R7BP acts to stimulate the GAP activity of R7 RGS proteins. A, GTPase activities in transgenic rod outer segments. Single-turnover GTPase activities of transducin in ROS preparations from wild-type, R9AP^−/−, and R7BP(RhoCT)::R9AP^−/− transgenic animals were measured as described in Materials and Methods. B, The rate constants of transducin GTPase activity were determined by exponential fits of the data presented in A and plotted as bars.

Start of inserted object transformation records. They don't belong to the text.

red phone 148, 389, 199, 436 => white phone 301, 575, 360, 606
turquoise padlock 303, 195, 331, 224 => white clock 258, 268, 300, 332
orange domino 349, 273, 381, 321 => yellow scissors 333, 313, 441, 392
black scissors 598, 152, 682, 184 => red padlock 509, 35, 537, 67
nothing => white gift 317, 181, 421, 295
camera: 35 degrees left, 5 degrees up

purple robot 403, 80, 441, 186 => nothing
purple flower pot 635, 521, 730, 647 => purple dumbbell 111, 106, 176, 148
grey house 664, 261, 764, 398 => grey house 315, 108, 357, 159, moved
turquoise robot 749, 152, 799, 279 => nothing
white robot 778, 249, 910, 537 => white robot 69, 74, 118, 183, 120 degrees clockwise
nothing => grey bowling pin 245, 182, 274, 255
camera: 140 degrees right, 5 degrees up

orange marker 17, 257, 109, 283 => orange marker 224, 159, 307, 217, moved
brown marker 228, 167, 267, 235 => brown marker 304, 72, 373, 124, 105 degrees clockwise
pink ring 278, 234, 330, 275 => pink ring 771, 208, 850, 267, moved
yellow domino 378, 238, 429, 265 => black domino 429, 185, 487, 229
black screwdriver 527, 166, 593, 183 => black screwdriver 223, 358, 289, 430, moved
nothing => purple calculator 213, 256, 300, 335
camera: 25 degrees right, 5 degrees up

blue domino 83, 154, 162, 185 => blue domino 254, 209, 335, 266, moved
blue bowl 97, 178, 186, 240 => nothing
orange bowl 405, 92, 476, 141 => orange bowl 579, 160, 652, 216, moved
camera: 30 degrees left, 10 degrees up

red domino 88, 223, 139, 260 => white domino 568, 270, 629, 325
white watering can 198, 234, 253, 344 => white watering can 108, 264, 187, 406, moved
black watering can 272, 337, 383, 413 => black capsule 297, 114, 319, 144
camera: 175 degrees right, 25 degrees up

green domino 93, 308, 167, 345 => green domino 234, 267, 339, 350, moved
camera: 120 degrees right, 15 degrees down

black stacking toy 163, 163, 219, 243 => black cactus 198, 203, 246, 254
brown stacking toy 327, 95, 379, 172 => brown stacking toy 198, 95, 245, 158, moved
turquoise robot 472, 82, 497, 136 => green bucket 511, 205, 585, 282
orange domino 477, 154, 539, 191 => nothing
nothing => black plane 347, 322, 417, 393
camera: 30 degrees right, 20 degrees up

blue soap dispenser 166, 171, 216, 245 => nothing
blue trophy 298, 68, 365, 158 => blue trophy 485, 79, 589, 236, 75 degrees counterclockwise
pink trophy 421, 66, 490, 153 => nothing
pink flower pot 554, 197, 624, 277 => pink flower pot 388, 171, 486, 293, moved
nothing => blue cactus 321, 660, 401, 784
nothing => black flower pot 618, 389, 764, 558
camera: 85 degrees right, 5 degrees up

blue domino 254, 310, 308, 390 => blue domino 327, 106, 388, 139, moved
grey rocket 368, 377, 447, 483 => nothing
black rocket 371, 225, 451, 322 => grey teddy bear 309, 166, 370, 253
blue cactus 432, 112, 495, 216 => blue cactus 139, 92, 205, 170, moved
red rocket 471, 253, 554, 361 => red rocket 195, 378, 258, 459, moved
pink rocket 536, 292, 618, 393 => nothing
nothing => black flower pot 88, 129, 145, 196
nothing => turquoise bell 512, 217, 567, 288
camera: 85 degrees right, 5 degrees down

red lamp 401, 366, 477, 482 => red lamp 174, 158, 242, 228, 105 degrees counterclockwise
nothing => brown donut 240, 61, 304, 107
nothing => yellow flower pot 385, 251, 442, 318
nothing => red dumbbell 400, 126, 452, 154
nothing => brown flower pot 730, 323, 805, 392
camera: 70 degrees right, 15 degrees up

The resulting k_app values were 0.078 ± 0.007 s⁻¹ for wild-type, 0.040 ± 0.002 s⁻¹ for R9AP^−/−, and 0.050 ± 0.001 s⁻¹ for R7BP(RhoCT)::R9AP^−/−. C, Effects of recombinant R7BP on RGS7·Gβ5-stimulated GTPase activity of lipid-modified Gα_o. Single-turnover GTPase activity of recombinant Gα_o was measured by single-turnover assays. Intrinsic GTPase activities of Gα_o in the presence of either empty Sf9 cell membranes or membranes expressing R7BP(R9APCT) were indistinguishable. However, when the reaction was supplemented with RGS7·Gβ5, GTPase activity was higher with the addition of the R7BP-containing membranes. Data were fitted with single exponents to derive the apparent rate constants (k_app). The k_GAP values were obtained by subtracting the rates of the intrinsic GTPase activity of Gαo observed in the absence of RGS proteins and plotted in D. Error bars are means ± SEM.